Molesta por la palabra en sí, que no me parece congruente, la miro irritada.
—Obsesión. ¿A qué vienen esos estereotipos? Yo lo llamaría más bien investigación y tenacidad. ¿Puedo hacer algo bueno en mi vida sin que se considere patológico?
—Ahí es donde te equivocas. No estás haciendo nada bueno. No has repetido el curso gracias a Claudio y a Malcomess Jr. El colegio profesional al que perteneces te ha convocado por motivos disciplinarios. Estás agotando las posibilidades que te ofrecieron tus profesores. ¿Te parece un buen resultado?
¡Qué dolor! Qué cruel y brutal puede ser la realidad.
—No y, de hecho, me siento tremendamente desorientada y confusa. ¡Pero pasará!
—Recupera la razón, Alice. No puedes salir bien parada eternamente. Esta vez es el caso Valenti. La próxima te dará por cualquier otra cosa y, si no decides cambiar radicalmente tu manera de comportarte, acabarás atrapada en una maraña de líos.
—Sé que me lo dices por mi bien. Lo sé —reconozco.
Silvia suspira y dobla el volante para enfilar la calle que lleva a mi casa.
—¿Puedes dejarme en la calle Manzoni, por favor?
—¿Así me lo agradeces? ¿Me dejas aquí sin más? Como mínimo me esperaba que me invitases a un Tía María.
—Tienes razón. Esta noche, te lo prometo. Ahora tengo que irme.

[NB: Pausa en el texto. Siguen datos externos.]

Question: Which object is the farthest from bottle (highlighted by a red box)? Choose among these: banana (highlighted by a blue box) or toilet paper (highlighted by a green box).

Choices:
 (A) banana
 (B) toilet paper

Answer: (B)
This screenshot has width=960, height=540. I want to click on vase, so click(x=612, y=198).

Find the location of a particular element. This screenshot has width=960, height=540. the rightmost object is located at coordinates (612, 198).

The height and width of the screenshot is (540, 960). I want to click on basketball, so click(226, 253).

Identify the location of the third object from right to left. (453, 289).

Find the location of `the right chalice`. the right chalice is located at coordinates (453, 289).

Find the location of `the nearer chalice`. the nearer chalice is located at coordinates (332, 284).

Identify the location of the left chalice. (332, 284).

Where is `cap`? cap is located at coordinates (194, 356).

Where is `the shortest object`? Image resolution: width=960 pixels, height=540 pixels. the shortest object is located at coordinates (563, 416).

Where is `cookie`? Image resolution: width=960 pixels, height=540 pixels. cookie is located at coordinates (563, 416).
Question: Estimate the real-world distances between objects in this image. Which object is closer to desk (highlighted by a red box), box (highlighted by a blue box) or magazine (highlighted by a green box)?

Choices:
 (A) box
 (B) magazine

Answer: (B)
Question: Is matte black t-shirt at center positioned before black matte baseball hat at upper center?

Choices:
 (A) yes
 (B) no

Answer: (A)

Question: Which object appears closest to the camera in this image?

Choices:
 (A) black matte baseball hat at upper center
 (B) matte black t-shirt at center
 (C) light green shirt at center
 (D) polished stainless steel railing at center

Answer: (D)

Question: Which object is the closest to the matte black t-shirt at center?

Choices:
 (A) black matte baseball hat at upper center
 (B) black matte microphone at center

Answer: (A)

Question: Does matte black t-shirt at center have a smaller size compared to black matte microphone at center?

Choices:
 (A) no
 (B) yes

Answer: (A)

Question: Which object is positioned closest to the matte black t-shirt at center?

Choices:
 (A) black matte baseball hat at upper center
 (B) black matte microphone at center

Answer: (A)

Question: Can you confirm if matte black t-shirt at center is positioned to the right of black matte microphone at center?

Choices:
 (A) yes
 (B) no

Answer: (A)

Es importante.
Silvia, inusualmente tolerante, accede y me deja delante del número 15 de la calle Manzoni.
Toco el telefonillo.
—¿Sí?
Reconozco de inmediato su voz de contralto. El corazón me late a toda velocidad y tengo la impresión de no ser muy coherente al hablar.
—¿Bianca? Soy Alice. Te diré una única cosa: cabrona. Es posible que me expulsen del Colegio de Médicos. No sabes cuánto te lo agradezco.

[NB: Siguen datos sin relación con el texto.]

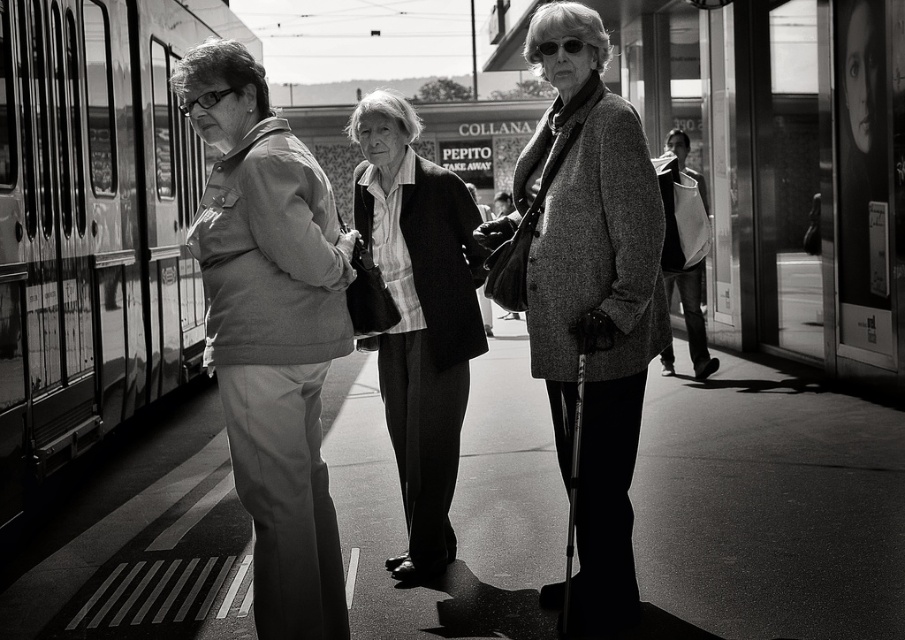
Question: Which object appears farthest from the camera in this image?

Choices:
 (A) white cotton jacket at right
 (B) metallic train at left

Answer: (A)

Question: Does matte gray jacket at left come behind textured gray coat at center?

Choices:
 (A) no
 (B) yes

Answer: (A)

Question: Estimate the real-world distances between objects in this image. Which object is closer to the smooth black blazer at center?

Choices:
 (A) metallic train at left
 (B) white cotton jacket at right
 (C) matte gray sweater at center
 (D) textured gray coat at center

Answer: (C)

Question: Is metallic train at left above textured gray coat at center?

Choices:
 (A) no
 (B) yes

Answer: (B)

Question: Where is matte gray sweater at center located in relation to matte gray jacket at left in the image?

Choices:
 (A) right
 (B) left

Answer: (A)

Question: Estimate the real-world distances between objects in this image. Which object is farther from the matte gray sweater at center?

Choices:
 (A) white cotton jacket at right
 (B) matte gray jacket at left
 (C) metallic train at left
 (D) textured gray coat at center

Answer: (A)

—No me quedó más remedio que hacerlo. Y te protegí como pude —se apresura a replicar, hasta el punto de que ni siquiera tengo tiempo de alejarme de inmediato como tenía intención de hacer—. Sube y hablaremos de ello.
Podría subir. Podría escuchar sus justificaciones, que, en cualquier caso, no valdrían para hacer que su comportamiento resulte moralmente aceptable. Podría subir a su casa y, estoy segura, me volvería a conquistar con su gracia. Podría subir y quizá me metería en un nuevo aprieto, porque es evidente que no puedo fiarme de ella. Pero si no hablamos, jamás sabré por qué me vendió, y si siente algún remordimiento por haberlo hecho.
Podría ir a su casa, pero no lo haré.
Después de todo, qué más da. Ya hay tantas cosas ambiguas en mi vida que Bianca Valenti puede seguir siendo una de ellas.
—No, gracias. Te he dicho lo que quería, y me siento mejor. Adiós, Bianca.